Technical information
- Licensing authority: CRT
- Class: D
- ERP: .005 kW
- HAAT: −779.7 m (−2,558 ft)
- Transmitter coordinates: 24°06′19.4″N 105°55′41.5″W﻿ / ﻿24.105389°N 105.928194°W

= XHPEM-FM =

Radio station in Tayoltita, Durango

XHPEM-FM is a radio station serving Tayoltita, San Dimas Municipality, Durango and owned by Desarrollo Comunal Sustentable, A.C., an arm of the San Dimas silver and gold mine owned by First Majestic Silver.
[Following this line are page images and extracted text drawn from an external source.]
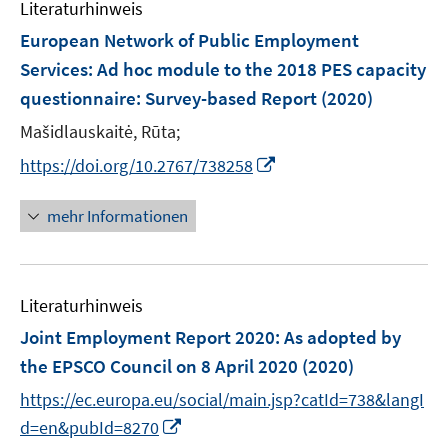
Literaturhinweis
m
n
n
F
European Network of Public Employment
s
s
e
Services: Ad hoc module to the 2018 PES capacity
t
t
n
e
e
questionnaire
:
Survey-based Report
(2020)
s
r
r
t
Mašidlauskaitė, Rūta;
ö
ö
e
I
https://doi.org/10.2767/738258
f
f
r
n
f
f
ö
n
n
n
mehr Informationen
f
e
e
e
f
u
n
n
n
e
e
Literaturhinweis
m
n
F
Joint Employment Report 2020
:
As adopted by
e
the EPSCO Council on 8 April 2020
(2020)
n
https://ec.europa.eu/social/main.jsp?catId=738&langI
s
I
t
d=en&pubId=8270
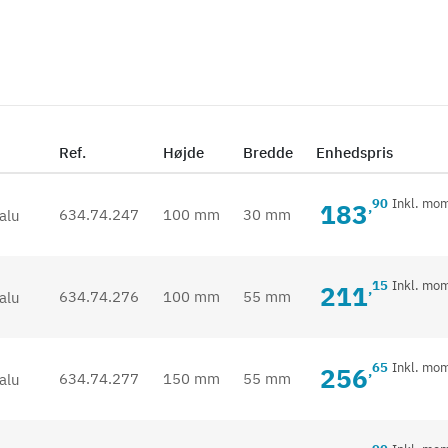
Ref.
Højde
Bredde
Enhedspris
90
Inkl. mo
183
,
634.74.247
100 mm
30 mm
15
Inkl. mo
211
,
634.74.276
100 mm
55 mm
65
Inkl. mo
256
,
634.74.277
150 mm
55 mm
It broadcasts with 5 watts ERP on 100.7 MHz.

It received its social use concession in May 2015 and was among the first stations to ever receive such a concession. The station had been operating prior to then without a concession. Its primary audience is the town of Tayoltita, a mining town sustained by the San Dimas gold and silver mine of Primero Empresa Minera, which was acquired in 2018 by First Majestic Silver; XHPEM represents the community's only mass media. The station was formally relaunched in late 2019 as Radio Plata from a new cultural center in Tayoltita supported by First Majestic.

Until the authorization of XHPINO-FM with 4 watts in 2018, XHPEM-FM was Mexico's least powerful radio station.